TASK — In the news excerpt on the H-1B visa fee, what reason does the administration give for the fee increase?

READING TEXT —
=====

Washington: A federal judge signaled that US President Donald Trump may have sweeping authority under immigration law, even as she questioned a legal challenge to his administration’s decision to impose a $100,000 fee on companies seeking new H-1B visas for highly skilled foreign workers.

US District Judge Beryl Howell pressed attorneys for the US Chamber of Commerce and other plaintiffs who are asking the court to block enforcement of the presidential proclamation or strike it down outright. The policy, unveiled earlier this year, dramatically raises the cost for employers hiring foreign workers under the H-1B program.

Howell, an appointee of former President Barack Obama, pointed repeatedly to the breadth of powers Congress has delegated to the president to regulate the entry of foreign nationals. She cited statutory language allowing the executive branch to restrict entry and questioned whether there were meaningful limits on that authority.

“Congress has handed (those powers) to the president with a red ribbon on it,” Howell said, noting that the law permits the president to “impose on the entry of aliens any restrictions to be appropriate.”

The judge said it was “pretty hard to see limiting principles” in the provisions at issue and suggested that the Chamber of Commerce might be better served pursuing legislative changes rather than court action. Calling the business group a major political force, Howell said it knows “how to go to Congress and get Congress to modify statutes.”

The proclamation imposes a $100,000 fee on companies for each new H-1B visa application. The administration has argued the increase is necessary to curb what it describes as “systemic abuse” of the program that has undermined US economic and national security interests.

=====

INFORMATION GIVEN —
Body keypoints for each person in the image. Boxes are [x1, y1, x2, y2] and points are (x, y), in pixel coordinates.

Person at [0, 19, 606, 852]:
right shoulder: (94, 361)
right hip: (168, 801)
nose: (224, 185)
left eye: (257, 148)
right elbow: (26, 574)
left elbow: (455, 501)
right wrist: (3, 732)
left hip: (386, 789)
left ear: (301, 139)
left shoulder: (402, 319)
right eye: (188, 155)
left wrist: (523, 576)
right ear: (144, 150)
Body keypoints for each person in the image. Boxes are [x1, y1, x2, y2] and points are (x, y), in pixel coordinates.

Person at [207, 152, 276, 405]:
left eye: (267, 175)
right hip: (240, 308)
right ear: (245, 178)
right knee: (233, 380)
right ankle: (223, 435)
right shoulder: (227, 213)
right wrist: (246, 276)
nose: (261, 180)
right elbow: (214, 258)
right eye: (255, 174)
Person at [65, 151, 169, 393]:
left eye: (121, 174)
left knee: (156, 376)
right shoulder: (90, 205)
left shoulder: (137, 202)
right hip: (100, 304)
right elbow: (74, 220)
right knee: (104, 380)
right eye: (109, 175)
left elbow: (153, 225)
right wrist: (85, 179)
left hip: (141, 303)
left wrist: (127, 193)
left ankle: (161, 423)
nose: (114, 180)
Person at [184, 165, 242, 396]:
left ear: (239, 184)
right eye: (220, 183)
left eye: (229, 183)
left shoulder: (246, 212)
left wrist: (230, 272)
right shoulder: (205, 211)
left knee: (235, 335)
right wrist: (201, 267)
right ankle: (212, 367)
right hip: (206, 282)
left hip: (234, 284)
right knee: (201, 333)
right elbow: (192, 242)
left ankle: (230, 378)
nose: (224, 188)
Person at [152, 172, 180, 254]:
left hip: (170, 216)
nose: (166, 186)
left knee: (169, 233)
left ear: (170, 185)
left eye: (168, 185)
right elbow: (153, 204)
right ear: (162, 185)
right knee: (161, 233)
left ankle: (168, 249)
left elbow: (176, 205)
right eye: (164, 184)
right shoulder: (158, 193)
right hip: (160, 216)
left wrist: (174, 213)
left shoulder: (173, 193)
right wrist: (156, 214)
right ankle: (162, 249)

=====

RESPONSE TO THE TASK — The administration says the increase is needed to curb "systemic abuse" of the H-1B program that has undermined US economic and national security interests.